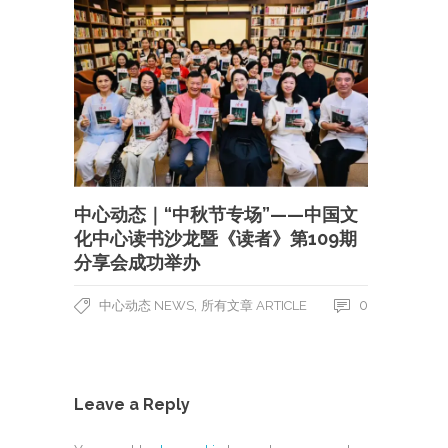
中心动态｜“中秋节专场”——中国文
化中心读书沙龙暨《读者》第109期
分享会成功举办
,
0
中心动态 NEWS
所有文章 ARTICLE
Leave a Reply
++++
• [Exercise prompt]: In the copy, leave out the pictures and restate the records exactly.

• [Answer section]:
中心动态｜“中秋节专场”——中国文
化中心读书沙龙暨《读者》第109期
分享会成功举办
,
0
中心动态 NEWS
所有文章 ARTICLE
Leave a Reply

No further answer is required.